## BEGIN Provided text

Listen up ladies and gentlemen, children and seniors: A volunteer

group of residents have been working for six and a half years to give

Newport Beach and Orange County residents a cultural art and cinema

center and it’s located in Balboa, that wonderful village by the sea

where Newport Beach actually began with the McFadden brothers, the Red

Line, the Balboa Pavilion and Rendezvous Ballroom (“Residents, city

debate arts center location,” Sept. 1).

Although Balboa has seen much physical decline over the past 10 years,

we believe the Balboa Theater renovation will effect the change that is

needed to make this a vital, thriving cultural area. It’s been done

before in the San Diego Gaslamp District, Pasadena Old Town, where the

revitalization of a theater has made these destination points for young

and old to enjoy.

The Balboa area is unique, the Balboa Theater will be culturally

unique and will offer live theater, cinema, ballet, musicals and

orchestra, special programs for children and seniors, all readily

available in a state-of-the-art 350-seat theater.

## END Provided text

> [Work instructions]
In the letter about the Balboa Theater, how long has the volunteer group of residents been working on the arts and cinema center?

## BEGIN Supplied information

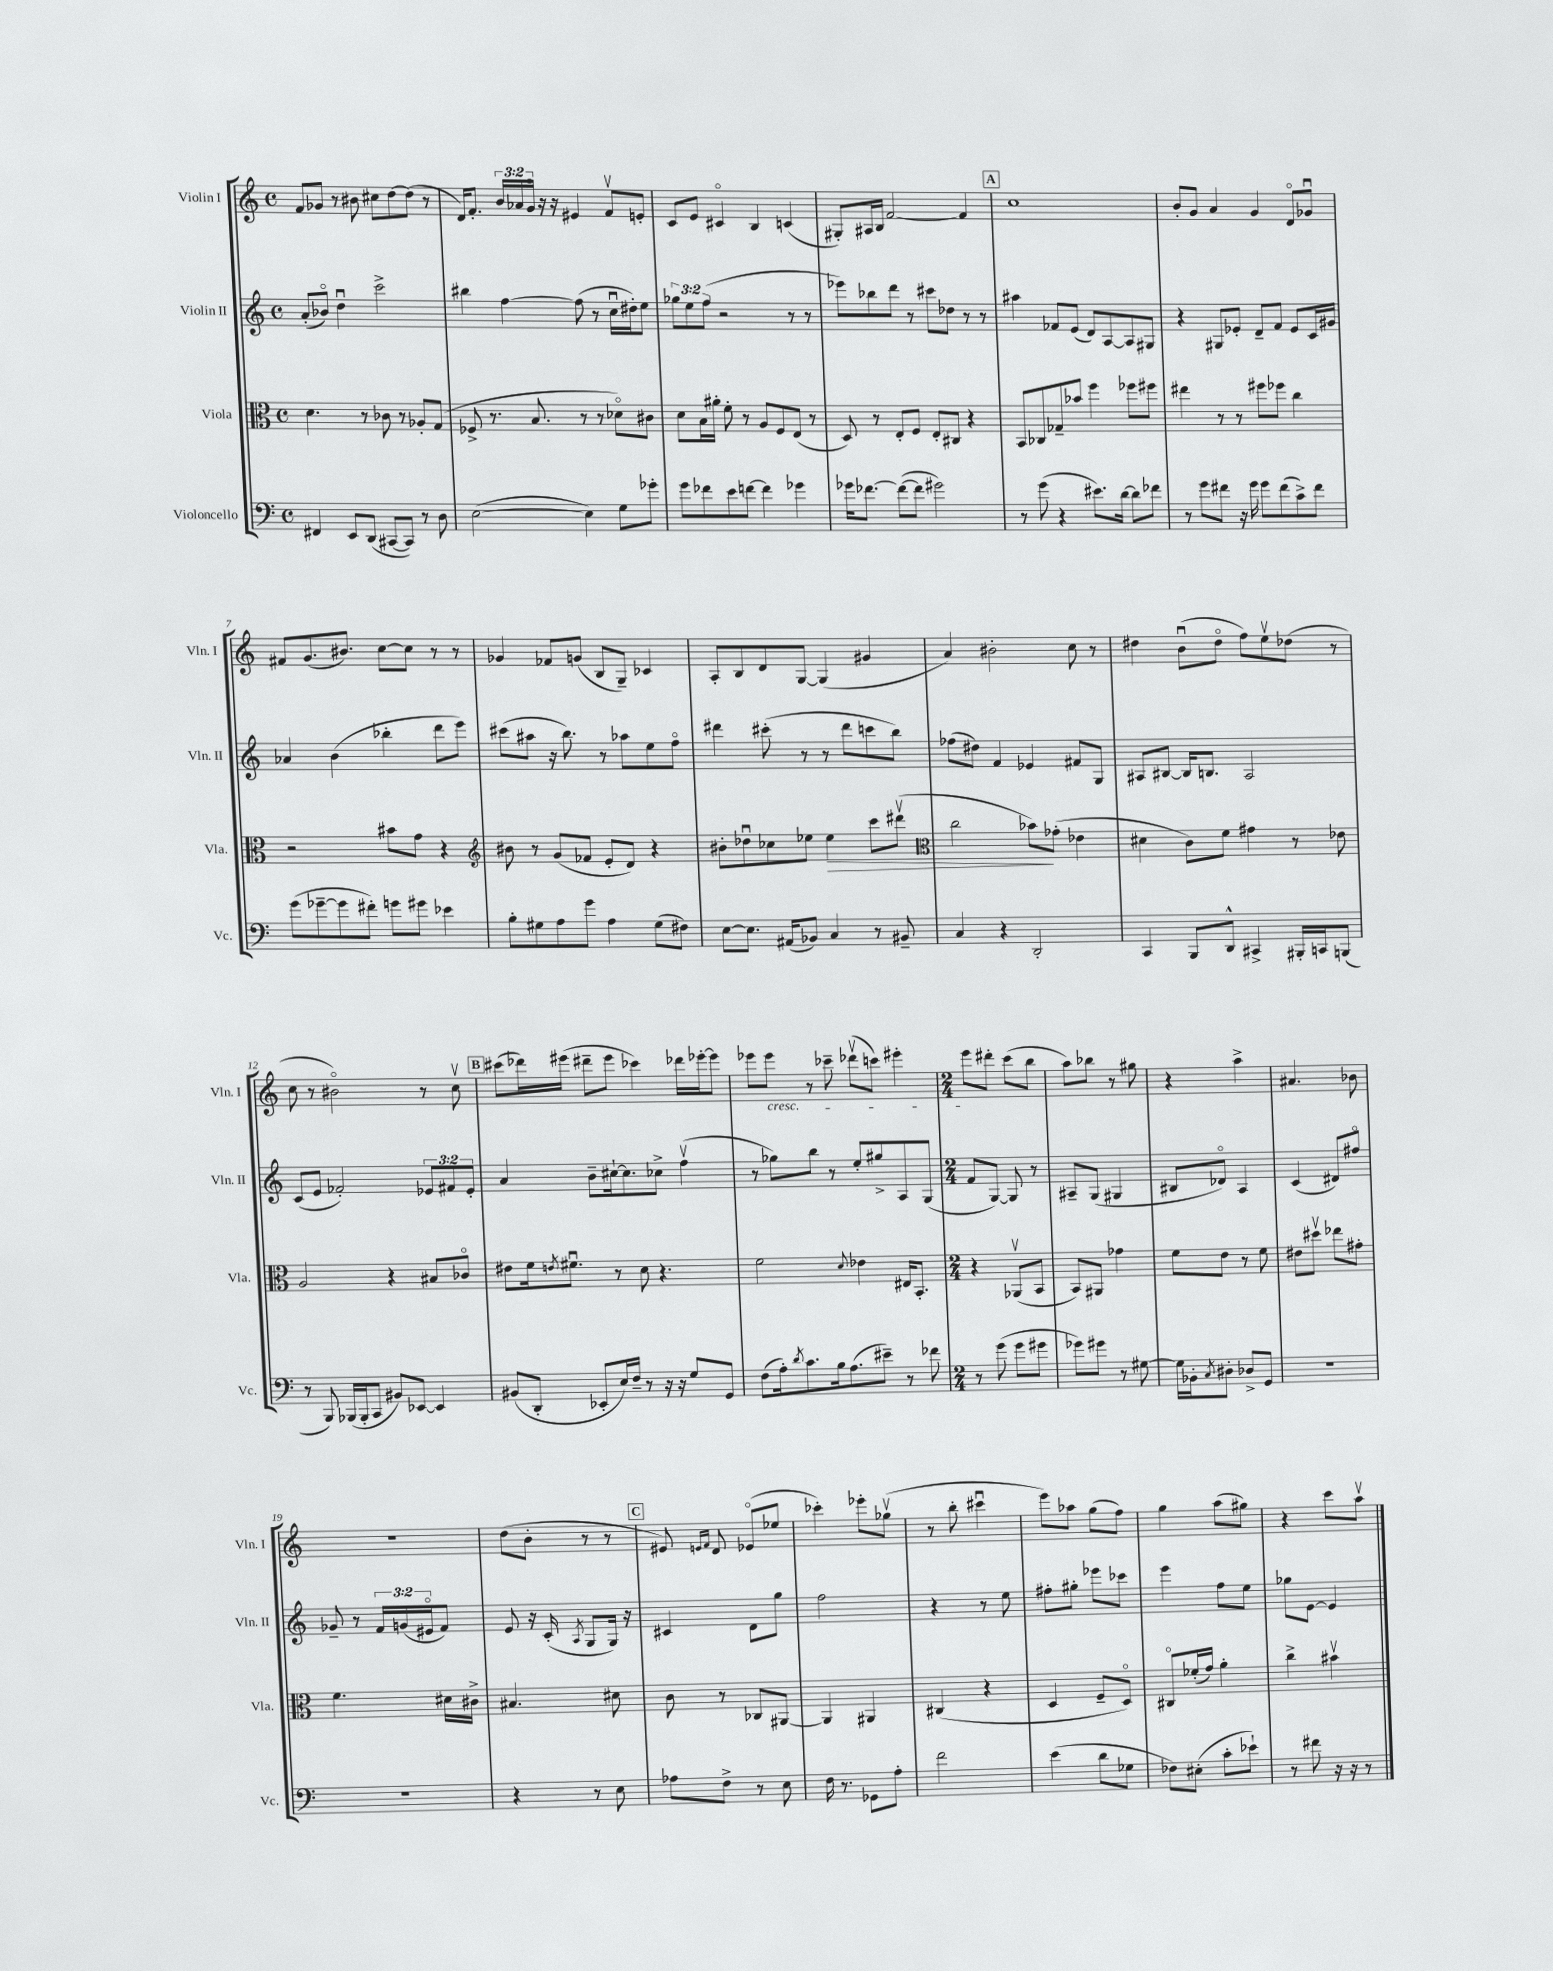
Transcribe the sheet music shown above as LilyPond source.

## END Supplied information

> [Expected answer]
Six and a half years.